History

Canada
- Name: Margaret Jane
- Owner: Adams & Knickle
- Port of registry: Lunenburg, Nova Scotia
- Builder: Snyders Shipyard
- Launched: 1965
- Identification: IMO number: 6621222
- Fate: Sank on July 31, 1980, following collision with Cape Beaver

General characteristics
- Tonnage: 108 tons
- Length: 105 ft (32 m)
- Sail plan: Stern trawler

= FV Margaret Jane =

1965 Canadian stern trawler

The FV Margaret Jane was a Canadian stern trawler based out of Lunenburg, Nova Scotia. Built in 1965 at Snyder's Shipyard in Dayspring, she was owned by fishing company Adams & Knickle. She sank in 1980 following a collision at sea with another fishing vessel.

==Collision and sinking==
On July 31, 1980, Margaret Jane was returning an injured crew member to Lunenburg, Nova Scotia, after three days of scallop fishing with an 18-member crew. Cape Beaver, a steel-plated 160 ft wetfish trawler owned by National Sea Products, was undergoing her first shakedown cruise in Nova Scotia waters and had dignitaries on board.

At approximately 12:00 p.m. (ADT), Margaret Jane was hit on the port side by Cape Beaver in dense fog. The incident occurred about 6 km from Lunenburg, near West Ironbound Island. The large ice-cutting ball on the bow of Cape Beaver sliced through the side of the Margaret Jane. After the collision, some crewmembers jumped overboard into the Atlantic Ocean and others scrambled into the boat's life raft.

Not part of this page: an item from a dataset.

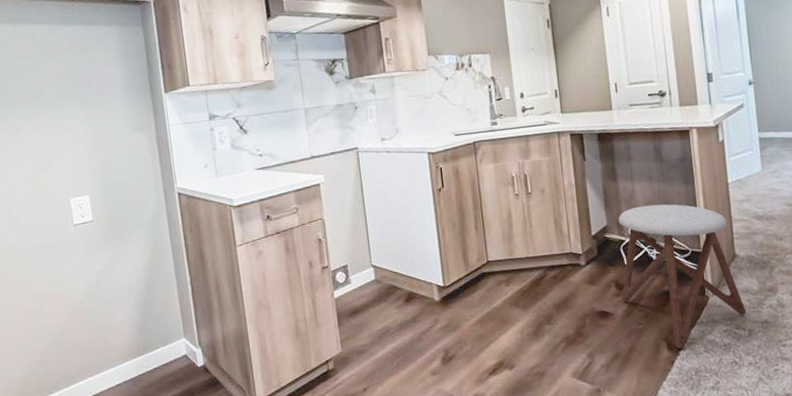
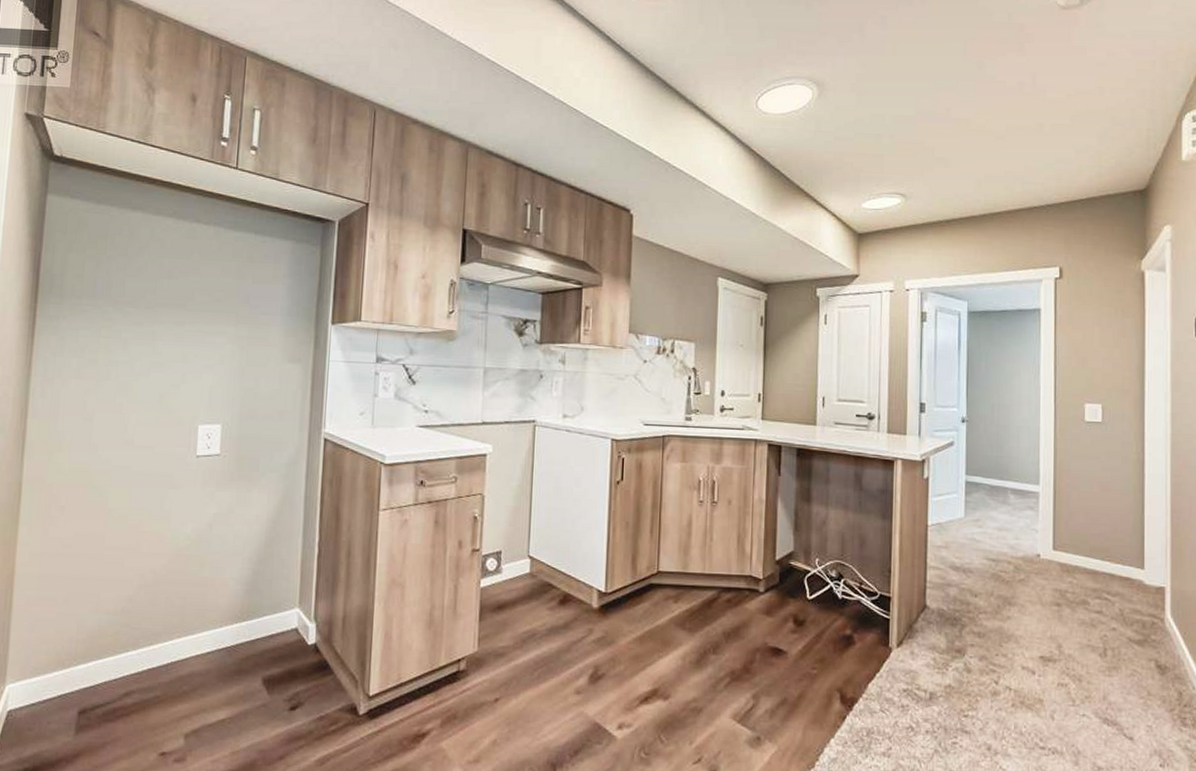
stool: present [618,204,747,349] -> none [798,535,930,704]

Within two minutes, the Margaret Jane was submerged by water and sank. Four crewmembers of the Margaret Jane died in the incident. Some crew members from Cape Beaver jumped into a life boat and helped rescue survivors. The Cape Beaver boat and crew was not injured and returned to the National Sea Products wharf with rescued crew members from the Margaret Jane. Four injured men were taken to hospital in the incident and the other 10 members of the crew were unharmed after being rescued.

A television film crew from the Canadian Broadcasting Corporation (CBC) was aboard Cape Beaver and captured footage of the collision and aftermath. The video footage was aired on national television across the United States.

===Casualties===
Three of the four crew members who died were originally from Newfoundland. The fourth was Kelly Crouse, a 16-year-old who went on the fishing trip while on vacation with his parents.

| Name | Age | Hometown | Notes |
|---|---|---|---|
| Kelly Crouse | 16 | Brockville, Ontario |  |
| Aloysius J. Hinks | 34 | Chester, Nova Scotia |  |
| Manuel Joseph Jesso | 41 | Stephenville, Newfoundland |  |
| Leonard Snook | 55 | English Harbour, Newfoundland |  |

===Inquiry===
On September 4, 1980, Transport Minister Jean-Luc Pépin ordered a judicial inquiry into the incident. The inquiry was held before Justice A. Gordon Cooper of the Nova Scotia Supreme Court Appeals Division. Captain Morris Nowe, skipper of the Cape Beaver, testified that there was no liquor aboard the ship when it collided with the Margaret Jane.